Fukushima Nuclear News Roundup – Monday April 15, 2013

TEPCO is still not ruling out the option of dumping radioactive water into the ocean. Something that would cause obvious outrage from fishing groups, environmentalists and other nations.

TEPCO admits the big challenge in trying to locate the radioactive leaks in the holding ponds on site. The high radiation levels prevent humans from inspecting the tanks in detail.

The IAEA is heading to Fukushima Daiichi to inspect the disaster response at the plant. After a series of failures that are being cited as the reason for the trip it isn’t clear what the IAEA will do beyond another photo op.

Hirano Fukushima, part of the evacuation zone that has been reopened will begin farming rice again. Experimental farming last year showed contamination levels were below the government 100 bq/kg levels. The article cites only below the limit, not that this rice is clean and reading as not contaminated.
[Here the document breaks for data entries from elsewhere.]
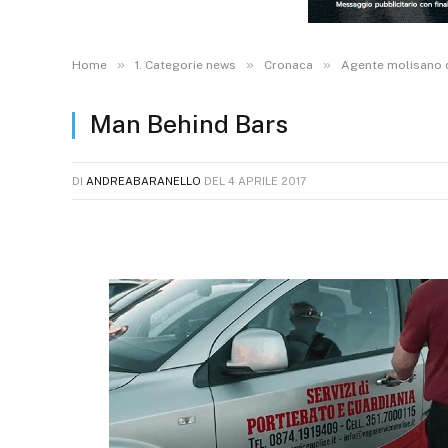
»
»
»
Home
1. Categorie news
Cronaca
Agente molisano de
Man Behind Bars
DI
ANDREABARANELLO
DEL
4 APRILE 2017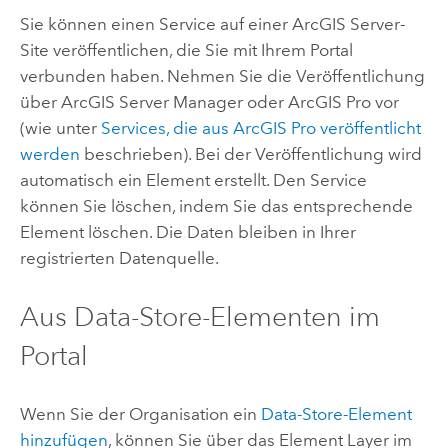
Sie können einen Service auf einer
ArcGIS Server
-
Site veröffentlichen, die Sie mit Ihrem Portal
verbunden haben.
Nehmen Sie die Veröffentlichung
über
ArcGIS Server Manager
oder
ArcGIS Pro
vor
(wie unter
Services, die aus
ArcGIS Pro
veröffentlicht
werden
beschrieben).
Bei der Veröffentlichung wird
automatisch ein Element erstellt. Den Service
können Sie löschen, indem Sie das entsprechende
Element löschen. Die Daten bleiben in Ihrer
registrierten Datenquelle.
Aus Data-Store-Elementen im
Portal
Wenn Sie der Organisation ein
Data-Store-Element
hinzufügen
, können Sie über das Element Layer im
An appeals court in Japan may rule soon on a lawsuit that seeks to force the government to evacuate children from Koriyama Fukushima. The city has been proven to have unsafe levels of radiation yet the government has failed to do anything of substance for the people living there. Koriyama is outside the evacuation zones.

Tsunami debris has begun to show up in California. Crescent City found a boat that washed across the Pacific from Rikuzentakata, one of the towns devastated by the tsunami.People from the town found some joy in the connection with Crescent City finding their boat.
Amya Miller, Rikuzentakata’s global public information officer, said the boat’s find was a cause for celebration.’For those of us in Rikuzentakata, these are experiences we will never get used to, and for giving us something to be absolutely joyful about, to talk about, to laugh about, and to be absolutely giddy — we are grateful,’ she said. Most of the high school students have been relocated to a town 30 minutes away, which had a campus that was not being used. ‘We needed this desperately,’ Miller said. “It’s wonderful.‘”

A few things of note from outside Japan this week:

For March 2013 100% of new electricity generation facilities installed were solar. This may be partly due to wind turbine installation being on hiatus for the winter in the upper central states.

Iowa saw some improvements in solar power installation laws. This analysis shows there is still a long way to go in the US to have the structures in place to make solar energy common place.

Former US NRC head Gregory Jaczko repeated his concerns with US reactor safety where he urged the US to shut down their units at a recent conference on nuclear energy. NEI, the nuclear industry’s lobbyist group fired back with a sold claim that US nuclear plants are safe because they say so.